I am trying to derive the asymptotic expansion for the logarithmic integral. I found the following question very useful (logarithmic integral function and asymptotic expansion), but I am still not getting the right conclusion and so I wanted to ask this question.

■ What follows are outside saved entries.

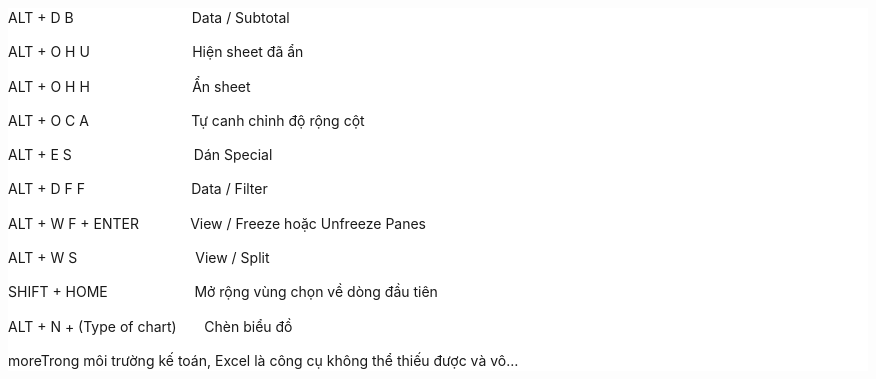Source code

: ALT + D B                              Data / Subtotal


ALT + O H U                          Hiện sheet đã ẩn


ALT + O H H                          Ẩn sheet


ALT + O C A                          Tự canh chỉnh độ rộng cột


ALT + E S                               Dán Special


ALT + D F F                           Data / Filter


ALT + W F + ENTER             View / Freeze hoặc Unfreeze Panes


ALT + W S                              View / Split


SHIFT + HOME                      Mở rộng vùng chọn về dòng đầu tiên


ALT + N + (Type of chart)       Chèn biểu đồ



moreTrong môi trường kế toán, Excel là công cụ không thể thiếu được và vô…

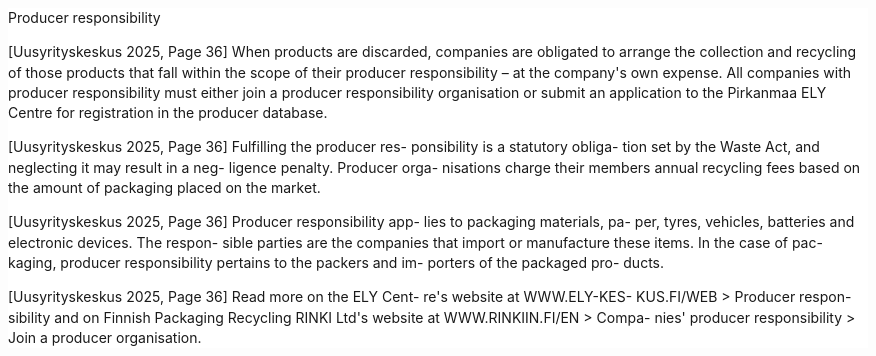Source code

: Producer
responsibility

[Uusyrityskeskus 2025, Page 36]
When products are discarded,
companies are obligated to
arrange the collection and
recycling of those products that
fall within the scope of their
producer responsibility – at
the company's own expense.
All companies with producer
responsibility must either
join a producer responsibility
organisation or submit an
application to the Pirkanmaa
ELY Centre for registration in the
producer database.

[Uusyrityskeskus 2025, Page 36]
Fulfilling the producer res-
ponsibility is a statutory obliga-
tion set by the Waste Act, and
neglecting it may result in a neg-
ligence penalty. Producer orga-
nisations charge their members
annual recycling fees based on
the amount of packaging placed
on the market.

[Uusyrityskeskus 2025, Page 36]
Producer responsibility app-
lies to packaging materials, pa-
per, tyres, vehicles, batteries and
electronic devices. The respon-
sible parties are the companies
that import or manufacture
these items. In the case of pac-
kaging, producer responsibility
pertains to the packers and im-
porters of the packaged pro-
ducts.

[Uusyrityskeskus 2025, Page 36]
Read more on the ELY Cent-
re's website at WWW.ELY-KES-
KUS.FI/WEB > Producer respon-
sibility and on Finnish Packaging
Recycling RINKI Ltd's website at
WWW.RINKIIN.FI/EN > Compa-
nies' producer responsibility >
Join a producer organisation.
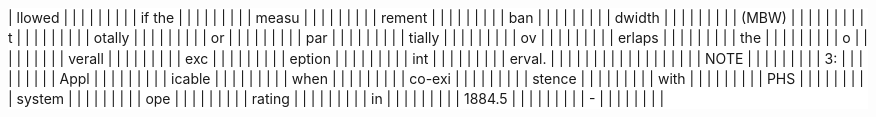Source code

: | llowed |        |        |        |        |      |     |   |
| if the |        |        |        |        |      |     |   |
| measu  |        |        |        |        |      |     |   |
| rement |        |        |        |        |      |     |   |
| ban    |        |        |        |        |      |     |   |
| dwidth |        |        |        |        |      |     |   |
| (MBW)  |        |        |        |        |      |     |   |
| t      |        |        |        |        |      |     |   |
| otally |        |        |        |        |      |     |   |
| or     |        |        |        |        |      |     |   |
| par    |        |        |        |        |      |     |   |
| tially |        |        |        |        |      |     |   |
| ov     |        |        |        |        |      |     |   |
| erlaps |        |        |        |        |      |     |   |
| the    |        |        |        |        |      |     |   |
| o      |        |        |        |        |      |     |   |
| verall |        |        |        |        |      |     |   |
| exc    |        |        |        |        |      |     |   |
| eption |        |        |        |        |      |     |   |
| int    |        |        |        |        |      |     |   |
| erval. |        |        |        |        |      |     |   |
|        |        |        |        |        |      |     |   |
| NOTE   |        |        |        |        |      |     |   |
| 3:     |        |        |        |        |      |     |   |
| Appl   |        |        |        |        |      |     |   |
| icable |        |        |        |        |      |     |   |
| when   |        |        |        |        |      |     |   |
| co-exi |        |        |        |        |      |     |   |
| stence |        |        |        |        |      |     |   |
| with   |        |        |        |        |      |     |   |
| PHS    |        |        |        |        |      |     |   |
| system |        |        |        |        |      |     |   |
| ope    |        |        |        |        |      |     |   |
| rating |        |        |        |        |      |     |   |
| in     |        |        |        |        |      |     |   |
| 1884.5 |        |        |        |        |      |     |   |
| -      |        |        |        |        |      |     |   |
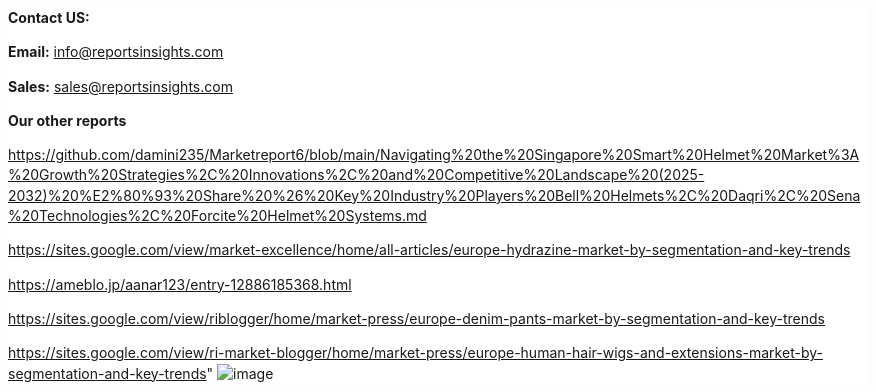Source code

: <strong>Contact US:</strong>

<p class=><b>Email:</b> <a href=mailto:info@reportsinsights.com>info@reportsinsights.com</a></p>
<p class=><b>Sales:</b> <a href=mailto:sales@reportsinsights.com>sales@reportsinsights.com</a></p>

<strong>Our other reports</strong>

<a href=https://github.com/damini235/Marketreport6/blob/main/Navigating%20the%20Singapore%20Smart%20Helmet%20Market%3A%20Growth%20Strategies%2C%20Innovations%2C%20and%20Competitive%20Landscape%20(2025-2032)%20%E2%80%93%20Share%20%26%20Key%20Industry%20Players%20Bell%20Helmets%2C%20Daqri%2C%20Sena%20Technologies%2C%20Forcite%20Helmet%20Systems.md>https://github.com/damini235/Marketreport6/blob/main/Navigating%20the%20Singapore%20Smart%20Helmet%20Market%3A%20Growth%20Strategies%2C%20Innovations%2C%20and%20Competitive%20Landscape%20(2025-2032)%20%E2%80%93%20Share%20%26%20Key%20Industry%20Players%20Bell%20Helmets%2C%20Daqri%2C%20Sena%20Technologies%2C%20Forcite%20Helmet%20Systems.md</a>

<a href=https://sites.google.com/view/market-excellence/home/all-articles/europe-hydrazine-market-by-segmentation-and-key-trends>https://sites.google.com/view/market-excellence/home/all-articles/europe-hydrazine-market-by-segmentation-and-key-trends</a>

<a href=https://ameblo.jp/aanar123/entry-12886185368.html>https://ameblo.jp/aanar123/entry-12886185368.html</a>

<a href=https://sites.google.com/view/riblogger/home/market-press/europe-denim-pants-market-by-segmentation-and-key-trends>https://sites.google.com/view/riblogger/home/market-press/europe-denim-pants-market-by-segmentation-and-key-trends</a>

<a href=https://sites.google.com/view/ri-market-blogger/home/market-press/europe-human-hair-wigs-and-extensions-market-by-segmentation-and-key-trends>https://sites.google.com/view/ri-market-blogger/home/market-press/europe-human-hair-wigs-and-extensions-market-by-segmentation-and-key-trends</a>"
![image](https://github.com/user-attachments/assets/014ae219-6a06-4c47-b761-4710eff12303)
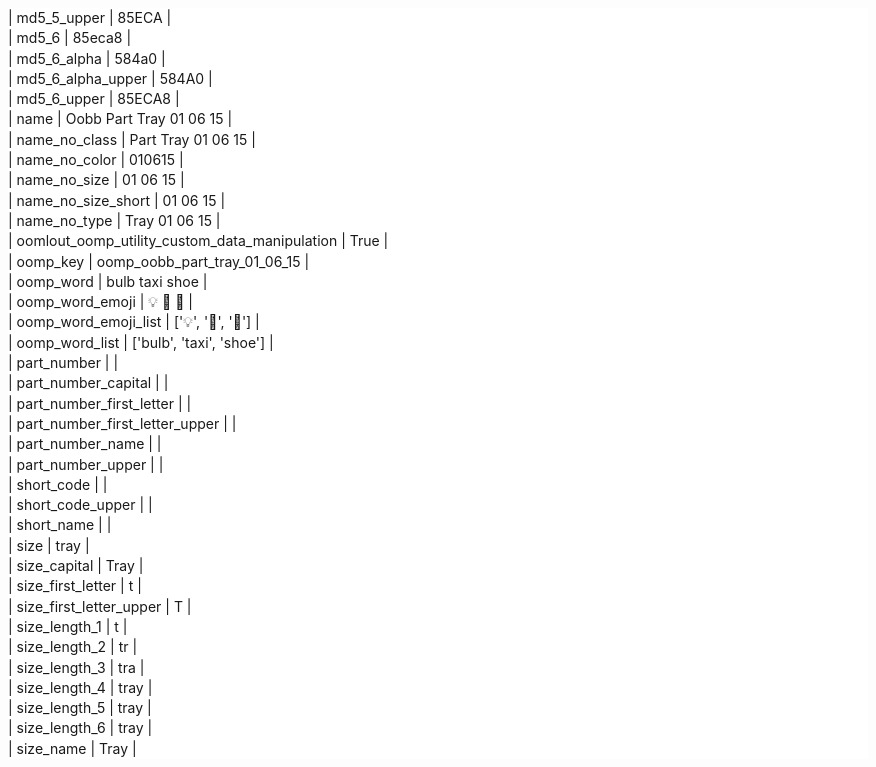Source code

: | md5_5_upper | 85ECA |  
| md5_6 | 85eca8 |  
| md5_6_alpha | 584a0 |  
| md5_6_alpha_upper | 584A0 |  
| md5_6_upper | 85ECA8 |  
| name | Oobb Part Tray 01 06 15 |  
| name_no_class | Part Tray 01 06 15 |  
| name_no_color | 010615 |  
| name_no_size | 01 06 15 |  
| name_no_size_short | 01 06 15 |  
| name_no_type | Tray 01 06 15 |  
| oomlout_oomp_utility_custom_data_manipulation | True |  
| oomp_key | oomp_oobb_part_tray_01_06_15 |  
| oomp_word | bulb taxi shoe |  
| oomp_word_emoji | :bulb: :taxi: :shoe: |  
| oomp_word_emoji_list | [':bulb:', ':taxi:', ':shoe:'] |  
| oomp_word_list | ['bulb', 'taxi', 'shoe'] |  
| part_number |  |  
| part_number_capital |  |  
| part_number_first_letter |  |  
| part_number_first_letter_upper |  |  
| part_number_name |  |  
| part_number_upper |  |  
| short_code |  |  
| short_code_upper |  |  
| short_name |  |  
| size | tray |  
| size_capital | Tray |  
| size_first_letter | t |  
| size_first_letter_upper | T |  
| size_length_1 | t |  
| size_length_2 | tr |  
| size_length_3 | tra |  
| size_length_4 | tray |  
| size_length_5 | tray |  
| size_length_6 | tray |  
| size_name | Tray |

I am supposed to find that $Li(x) = \frac{x}{\log x} + \frac{1!x}{\log^2x}+\cdots+\frac{(k-1)!x}{\log^kx}+O\left(\frac{x}{\log^{k+1}x}\right)$, but I get extra terms that I don't know how to remove.
We have
$$ Li(x) = \int_2^x\frac{1}{\log t}dt = \int_{\log2}^{\log x}\frac{e^y}{y}dy $$
after a change of variables ($t=e^y$). But if I apply integration by parts to this, I find the desired terms, but also some undesired terms (of the form $2/\log^k2)$.
\begin{align*}
Li(x) &= \frac{e^y}{y}\Big|_{\log2}^{\log x} + \int_{\log2}^{\log x}\frac{e^y}{y^2}dy \\
&= \frac{x}{\log x}-\frac{2}{\log2} + \frac{e^y}{y^2}\Big|_{\log2}^{\log x} + \int\frac{2e^y}{y^3}dy \\
&= \frac{x}{\log x} + \frac{x}{\log^2x}-\frac{2}{\log2}-\frac{2}{\log^22} + \int\frac{2e^y}{y^3}dy.
\end{align*}
It's very clear that as I repeat this process I am going to get these unwanted terms. So can anybody explain to me how to remove these and find what we desire?
Best Answer
You do not remove the terms $-\frac2{\log^k2}$. You tuck them under the $O\left(\frac x{\log^{k+1}x}\right)$ term in the asymptotic expansion, since they are all constants.
That these terms increase in magnitude explains why the expansion is only asymptotic – it does not converge as more terms are taken.